> **Source text**:

━━━━━━━━

# Cutting out Bread .



## Banjo (22 Aug 2010)

It regullarilly seems to come up in weight loss threads that cutting out bread is a good idea.

I have got down from being seriously obese to the top end of the healthy weight bracket . I still have noticeable layer of lard around the middle that I would like to shift but my weight has remained fairly constant now for the last 6 months or so.

I do eat a considerable amount of wholemeal bread each week (probably about 6 slices per day) would cutting out all or some of the bread be a good option for me?

I cycle at least 100 miles/ week .More in summer.


----------



## Dayvo (22 Aug 2010)

Most breads contain sugar - some more than others.

However, I believe the biggest problem is _what_ you put on the bread!

Butter or margarine, plus cheese, jam, chocolate spread, pate, honey, treacle, peanut butter, fried eggs, bacon etc. etc.

If you're sensible, you can eat more or less what you like, but in moderation, and to make sure you do enough exercise to burn off surplus calories. 

Then there is the alcohol aspect to take into consideration! 

Calories are easy to take in excess, but not so easy to reduce with regard to a healthy diet. And as someone said on another post, it's shouldn't be a diet or fad, it should be a change of eating habits.

Just try what seems right for you, and if you get pangs of guilty conscience, you know you're doing it wrong!


----------



## rsvdaz (22 Aug 2010)

wholemeal is a lot better than white bread.
white bread has a lot of what is considered "bad" (processed) carbs.

6 slices seems a lot though


----------



## j66 (22 Aug 2010)

I recently stopped eating bread and all irritable bowel problems have completely disappeared. I wish I'd stopped eating it twenty years ago. Thanks for the barium enema though, doc, that was fun - couldn't you have suggested a bread-free diet, hmm? Just thought I'd share


----------



## Ben M (22 Aug 2010)

Reducing your carbohydrate intake is a fairly easy change to make to your diet and is very effective way to lose weight.

If you look at a "normal" meal it's usually meat, veg and a starch item (rice, potatoes, bread pasta etc.) Having the same meal without the starch and with more meat and veg instead is a fairly easy change to make and will help you lose weight.

Things that you have to look out for are "low fat" options, these are often advertised as being really low in fat, what you need to realise is that such products often contain a large amount of carbohydrate, usually sugars. Yoghurt is the worst product for doing this, my mum is on a low carb diet (low carb, not no carb like Atkins) and she eats lots of yoghurt, her favourite is actually 10% fat, most people recoil at that figure because of the ingrained belief that fat content= bad. Eating that yoghurt is much better than another product which is the same kcal/100g but is full of sugar.


----------



## jimboalee (22 Aug 2010)

The human being should try to avoid eating anything that contains pulverised grass seeds. That's 'refined grains' to most people, ie Flour.

It is a recent addition to the human's diet, approx 12,500 years ago. It is extremely high calorie, about 1700 calories for an 800g loaf.

It should only be eaten if you intend to be an oarsman on a galleon which will be rowing the length of the Mediterranean.

Otherwise, steer clear.


----------



## Baggy (22 Aug 2010)

For the last two months or so I've cut back on bread, pasta and potatoes. I've upped the mileage a bit too, with the result my clothes are all much looser. I still weigh exactly the same, but have definitely lost quite a lot of flab, so it's got to be worth a try.

━━━━━━━━

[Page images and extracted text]

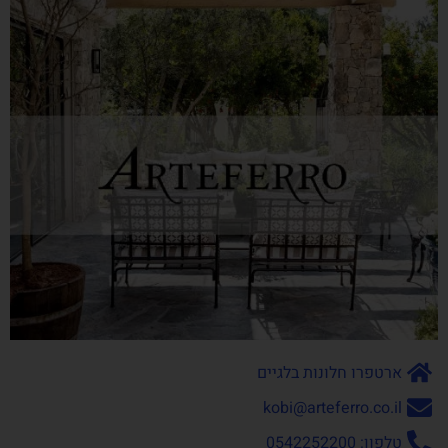
ארטפרו חלונות בלגיים
kobi@arteferro.co.il
טלפון: 0542252200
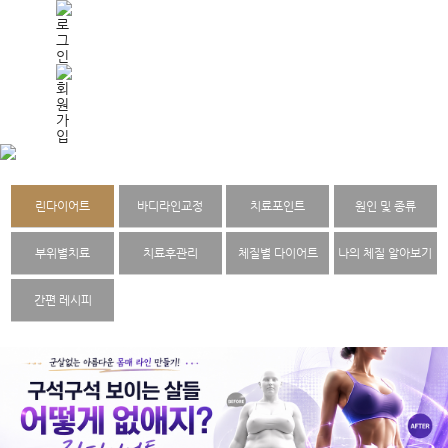
린다이어트
바디라인교정
치료포인트
원인 및 종류
부위별치료
치료후관리
체질별 다이어트
나의 체질 알아보기
간편 레시피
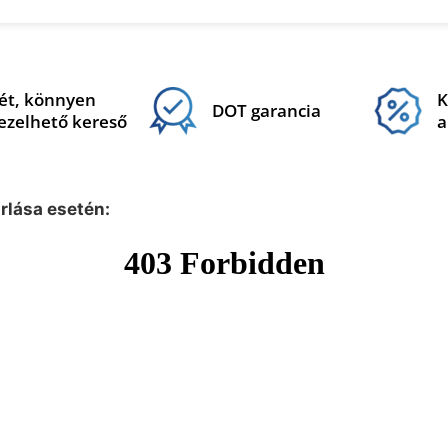
ét, könnyen
K
DOT garancia
ezelhető kereső
a
árlása esetén:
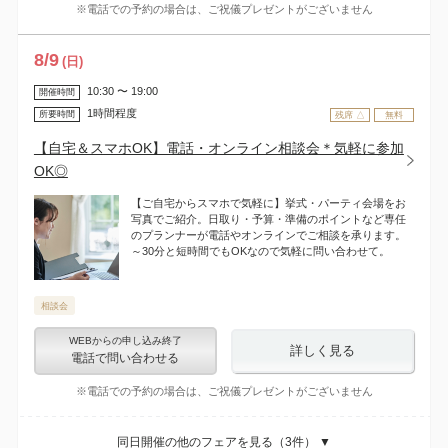
※電話での予約の場合は、ご祝儀プレゼントがございません
8
/
9
(日)
10:30 〜 19:00
開催時間
1時間程度
所要時間
残席 △
無料
【自宅＆スマホOK】電話・オンライン相談会＊気軽に参加
OK◎
【ご自宅からスマホで気軽に】挙式・パーティ会場をお
写真でご紹介。日取り・予算・準備のポイントなど専任
のプランナーが電話やオンラインでご相談を承ります。
～30分と短時間でもOKなので気軽に問い合わせて。
相談会
WEBからの申し込み終了
詳しく見る
電話で問い合わせる
※電話での予約の場合は、ご祝儀プレゼントがございません
同日開催の他のフェアを見る（
3
件） ▼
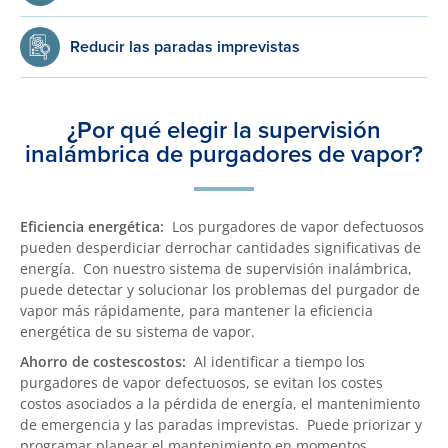
Reducir las paradas imprevistas
¿Por qué elegir la supervisión
inalámbrica de purgadores de vapor?
Eficiencia energética:
Los purgadores de vapor defectuosos
pueden desperdiciar derrochar cantidades significativas de
energía. Con nuestro sistema de supervisión inalámbrica,
puede detectar y solucionar los problemas del purgador de
vapor más rápidamente, para mantener la eficiencia
energética de su sistema de vapor.
Ahorro de costescostos:
Al identificar a tiempo los
purgadores de vapor defectuosos, se evitan los costes
costos asociados a la pérdida de energía, el mantenimiento
de emergencia y las paradas imprevistas. Puede priorizar y
programar planear el mantenimiento en momentos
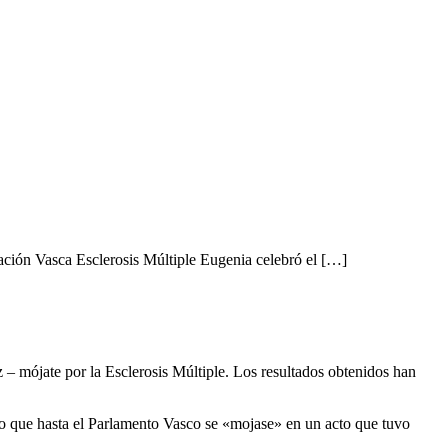
ación Vasca Esclerosis Múltiple Eugenia celebró el […]
z – mójate por la Esclerosis Múltiple. Los resultados obtenidos han
o que hasta el Parlamento Vasco se «mojase» en un acto que tuvo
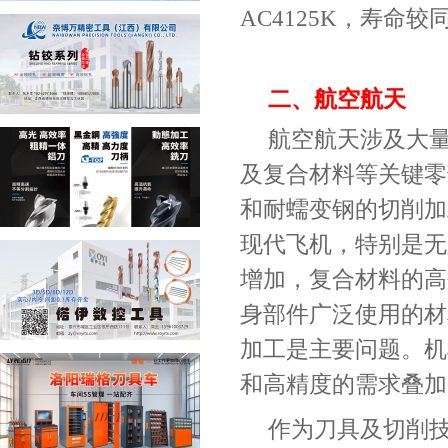
AC4125K
，寿命较
二、航空航天
航空航天涉及大
及复合材料等关键零
和耐蠕变钢的切削加
现代飞机，特别是无
增加，复合材料的高
身部件广泛使用的材
加工是主要问题。机
和高精度的需求叠加
作为刀具及切削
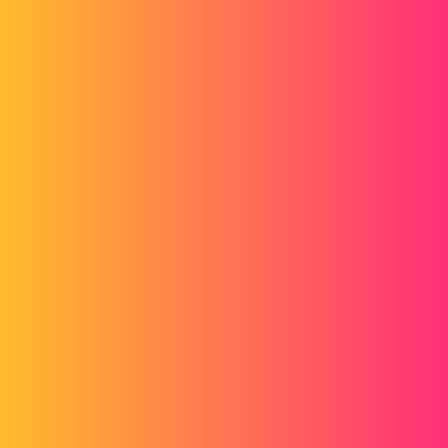
Dies geschieht bei jeder Skizze.
Ich habe die Einstellungen in den Optionen mehrfach geändert.
Ich habe die Einstellungen mehrmals auf Standard zurückgesetzt.
Vielen Dank und einen schönen Tag...
2015-06-17_14_15_48-solidworks_premium_2014_x64_edition_-
_esquisse1_de_piece1__.jpg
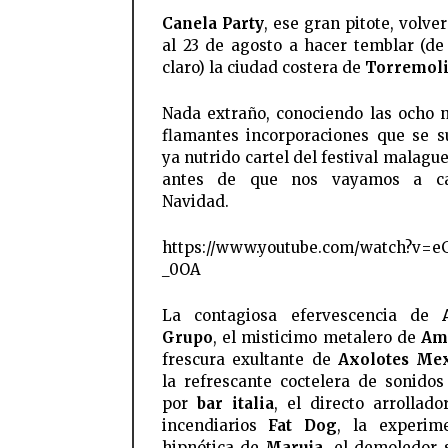
Canela Party
, ese gran pitote, volve
al 23 de agosto a hacer temblar (de 
claro) la ciudad costera de
Torremol
Nada extraño, conociendo las ocho 
flamantes incorporaciones que se 
ya nutrido cartel del festival malagu
antes de que nos vayamos a c
Navidad.
https://www.youtube.com/watch?v=
_0OA
La contagiosa efervescencia de
Grupo
, el misticimo metalero de
Am
frescura exultante de
Axolotes Me
la refrescante coctelera de sonidos
por
bar italia
, el directo arrollado
incendiarios
Fat Dog
, la experim
hipnótica de
Maruja
, el demoledor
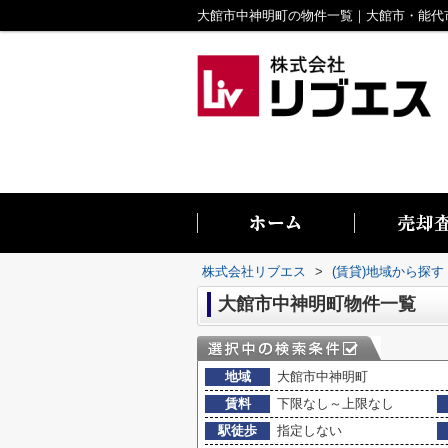
株式会社リブエス
>
(賃貸)地域から探す
大館市中神明町物件一覧
地域
大館市中神明町
賃料
下限なし～上限なし
駅徒歩
指定しない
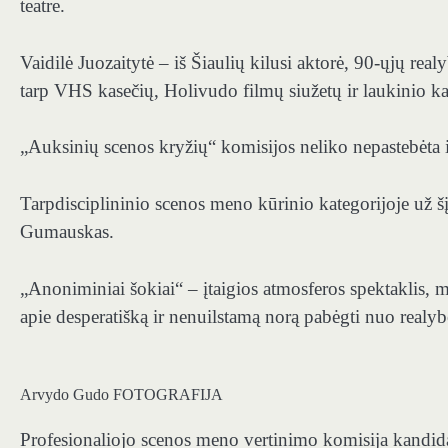
teatre.
Vaidilė Juozaitytė – iš Šiaulių kilusi aktorė, 90-ųjų real
tarp VHS kasečių, Holivudo filmų siužetų ir laukinio k
„Auksinių scenos kryžių“ komisijos neliko nepastebėta 
Tarpdisciplininio scenos meno kūrinio kategorijoje už šį
Gumauskas.
„Anoniminiai šokiai“ – įtaigios atmosferos spektaklis, 
apie desperatišką ir nenuilstamą norą pabėgti nuo realyb
Arvydo Gudo FOTOGRAFIJA
Profesionaliojo scenos meno vertinimo komisija kandid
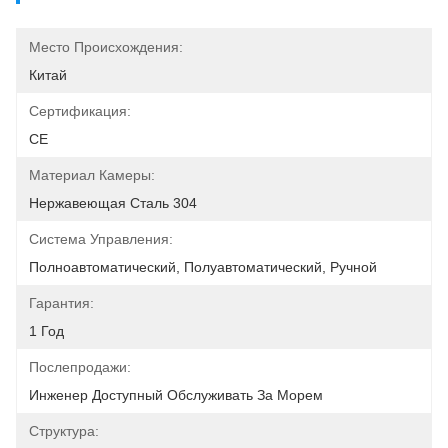
Место Происхождения:
Китай
Сертификация:
CE
Материал Камеры:
Нержавеющая Сталь 304
Система Управления:
Полноавтоматический, Полуавтоматический, Ручной
Гарантия:
1 Год
Послепродажи:
Инженер Доступный Обслуживать За Морем
Структура:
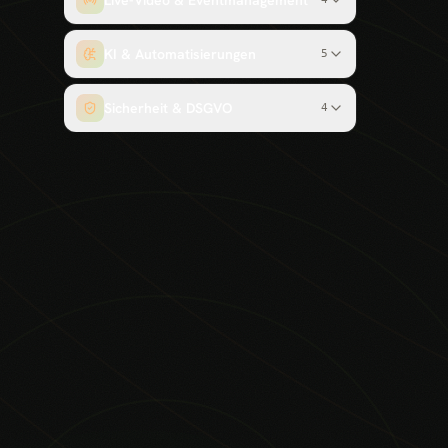
Live-Video & Eventmanagement
KI & Automatisierungen
5
Sicherheit & DSGVO
4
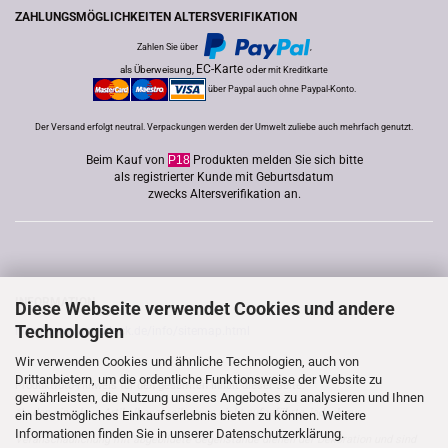
ZAHLUNGSMÖGLICHKEITEN ALTERSVERIFIKATION
Zahlen Sie über
,
EC-Karte
als Überweisung,
oder
mit Kreditkarte
über Paypal auch ohne Paypal-Konto.
Der Versand erfolgt neutral. Verpackungen werden der Umwelt zuliebe auch mehrfach genutzt.
Beim Kauf von
P18
Produkten melden Sie sich bitte
als registrierter Kunde mit Geburtsdatum
zwecks Altersverifikation an.
INFORMATION
Diese Webseite verwendet Cookies und andere
Technologien
http://www.good-lack.de/info/sitemap.html
Wir verwenden Cookies und ähnliche Technologien, auch von
Drittanbietern, um die ordentliche Funktionsweise der Website zu
Produktfoto-Hinweis für den gesamten Inhalt dieser Seite:
gewährleisten, die Nutzung unseres Angebotes zu analysieren und Ihnen
*In den einzelnen Artikelbeschreibungen nicht aufgeführte, jedoch zur
ein bestmögliches Einkaufserlebnis bieten zu können. Weitere
Informationen finden Sie in unserer
Datenschutzerklärung.
Veranschaulichung mit abgebildete Gegenstände dienen der Dekoration und sind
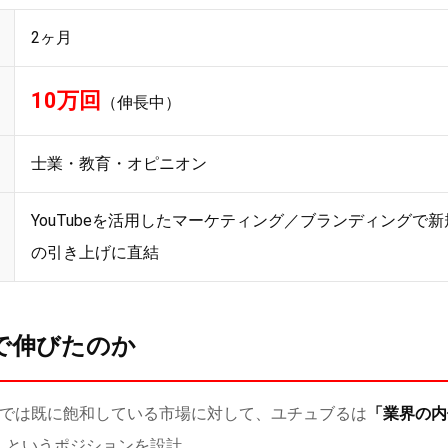
2ヶ月
10万回
（伸長中）
士業・教育・オピニオン
YouTubeを活用したマーケティング／ブランディングで
の引き上げに直結
で伸びたのか
」では既に飽和している市場に対して、ユチュブるは
「業界の内
」
というポジションを設計。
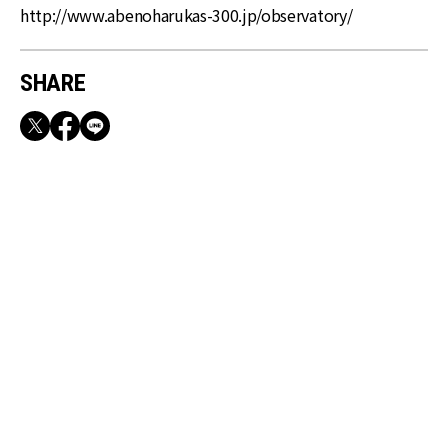
http://www.abenoharukas-300.jp/observatory/
SHARE
RECOMMEND
満員電車も外回りも快適！身軽になれるバッグ
＆スマホショルダー3選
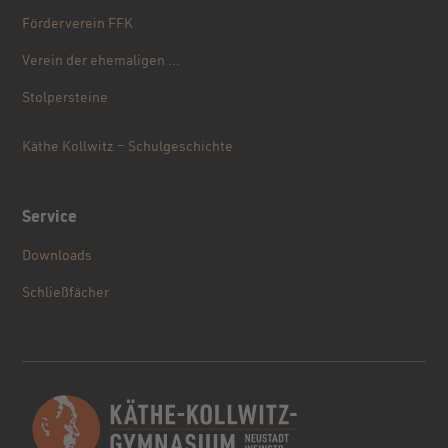
Förderverein FFK
Verein der ehemaligen ...
Stolpersteine
Käthe Kollwitz – Schulgeschichte
Service
Downloads
Schließfächer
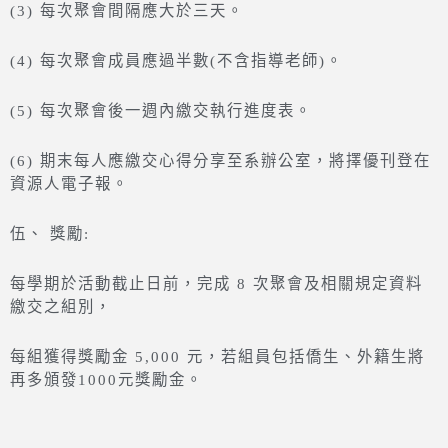
(3) 每次聚會間隔應大於三天。
(4) 每次聚會成員應過半數(不含指導老師)。
(5) 每次聚會後一週內繳交執行進度表。
(6) 期末每人應繳交心得分享至系辦公室，將擇優刊登在
資源人電子報。
伍、 獎勵:
每學期於活動截止日前，完成 8 次聚會及相關規定資料
繳交之組別，
每組獲得獎勵金 5,000 元，若組員包括僑生、外籍生將
再多頒發1000元獎勵金。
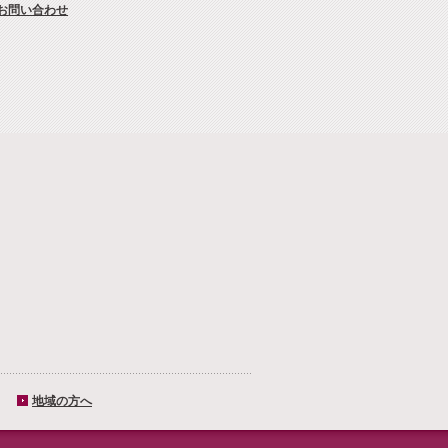
お問い合わせ
地域の方へ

━━━━━━━━

> **Task details**:
Answer these from the thread on cutting out bread:
(a) How far does Banjo cycle each week?
(b) How many calories does jimboalee give for an 800g loaf?
(c) Which foods has Baggy cut back on?

> **Response for this exercise**:
(a) At least 100 miles a week, and more in summer.
(b) About 1700 calories.
(c) Bread, pasta and potatoes.